FAİZİN BOYNUNA BİR DARBE DAHA İNDİRECEK MİSİNİZ?

15 Temmuz’da FETÖ’nün darbe girişimi yaptığı 2016 yılına dolar ortalama 2,7 TL ile başlarken bugün 7 TL. Doların bu 4 yılda gösterdiği performans 2002’den 2012’ye yani 10 yılda gösterdiği performansın tam 9 kat fazlası! Bu tesadüf mü?

Hasılı meramımı anlattığımı zannediyorum. Bugün Türkiye ekonomisinin gerçekleri ile örtüşmeyen bir dolar fiyatlandırması var, bir şişirme var adeta balon gibi. Bu altın içinde geçerli. Ekonomi yönetiminin hiç mi hatası yok var elbet ama bu kadar değil. Hatta bize göre en büyük hata son destekleme kredilerinin faizli verilmesidir. Halbuki özellikle katılım bankaları eli ile küçük esnaf ve KOBİ’lere faizsiz kredi verilebilmiş olsaydı, hem ekonominin can damarı olan bu kesim canlanacak hem de katılım bankaları bu vesile ile daha revaçta olacaktı…
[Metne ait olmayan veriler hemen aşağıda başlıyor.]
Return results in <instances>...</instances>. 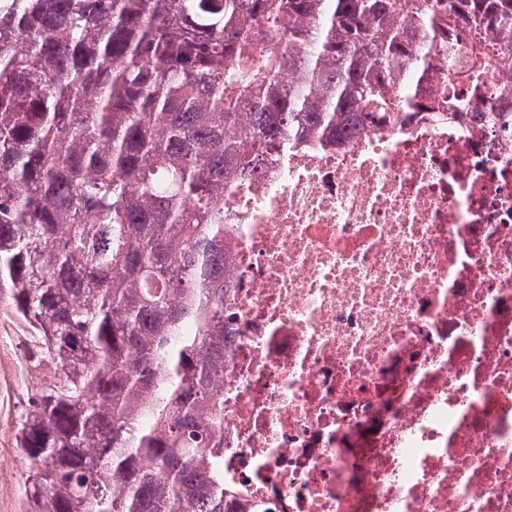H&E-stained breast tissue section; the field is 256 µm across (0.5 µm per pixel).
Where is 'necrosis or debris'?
Returning a JSON list of instances; mask_svg holds the SVG:
<instances>
[{
  "label": "necrosis or debris",
  "mask_w": 512,
  "mask_h": 512,
  "mask_svg": "<svg viewBox=\"0 0 512 512\" xmlns=\"http://www.w3.org/2000/svg\"><path fill=\"white\" fill-rule=\"evenodd\" d=\"M224 238L226 512H512V124L279 153Z\"/></svg>",
  "instance_id": "obj_1"
}]
</instances>
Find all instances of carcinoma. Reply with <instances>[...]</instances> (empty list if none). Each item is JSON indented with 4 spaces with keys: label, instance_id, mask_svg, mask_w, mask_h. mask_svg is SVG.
Here are the masks:
<instances>
[{
    "label": "carcinoma",
    "instance_id": "carcinoma-1",
    "mask_svg": "<svg viewBox=\"0 0 512 512\" xmlns=\"http://www.w3.org/2000/svg\"><path fill=\"white\" fill-rule=\"evenodd\" d=\"M487 31L512 36V0H0L27 512H224L226 185L281 147L484 111L509 55Z\"/></svg>",
    "mask_w": 512,
    "mask_h": 512
}]
</instances>
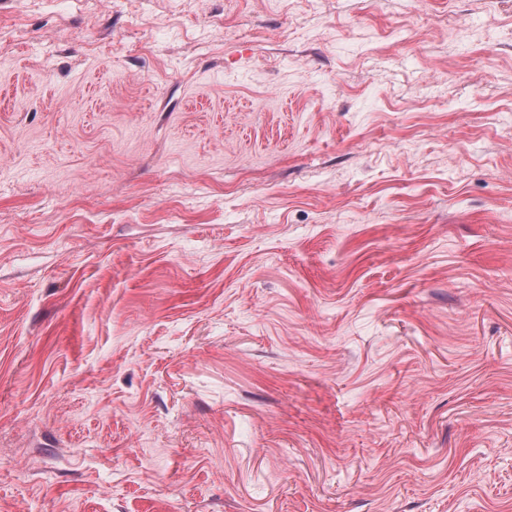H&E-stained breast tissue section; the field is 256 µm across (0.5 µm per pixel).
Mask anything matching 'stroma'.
<instances>
[{"label": "stroma", "mask_w": 512, "mask_h": 512, "mask_svg": "<svg viewBox=\"0 0 512 512\" xmlns=\"http://www.w3.org/2000/svg\"><path fill=\"white\" fill-rule=\"evenodd\" d=\"M0 31V512H512V0Z\"/></svg>", "instance_id": "stroma-1"}]
</instances>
Hazır yeri gelmişken söyleyeyim , “tam altın ve dolar alma zamanı” diyen kargalara uyup da sakın bunlara yönelmeyin.

Ülke ekonomisini yerli maşaları “uzmanları” ile ateşleyip faiz artırımı için müsait zemin oluşturmaya çalışanlar var. Ve bunlar yabancı, yani dost değiller… Ve bunların bizim sözlüğümüzdeki ismi “faiz lobisi!”

Evet, faiz lobisi, faizleri artırmak Türkiye ekonomisine yapılacak yatırımların önünü kesmek, halkın sırtına kambur gibi faizi yüklemek için yine kur oynaklığı silahını çekti ve ateşledi.

İşte tam da burada ekonomiyi yönetenlerin dirayetli duruşu önem kazanıyor.

Lobiye boyun eğip faizleri artıracak mısınız yoksa cesaretle faizin boynuna bir darbe daha indirecek misiniz?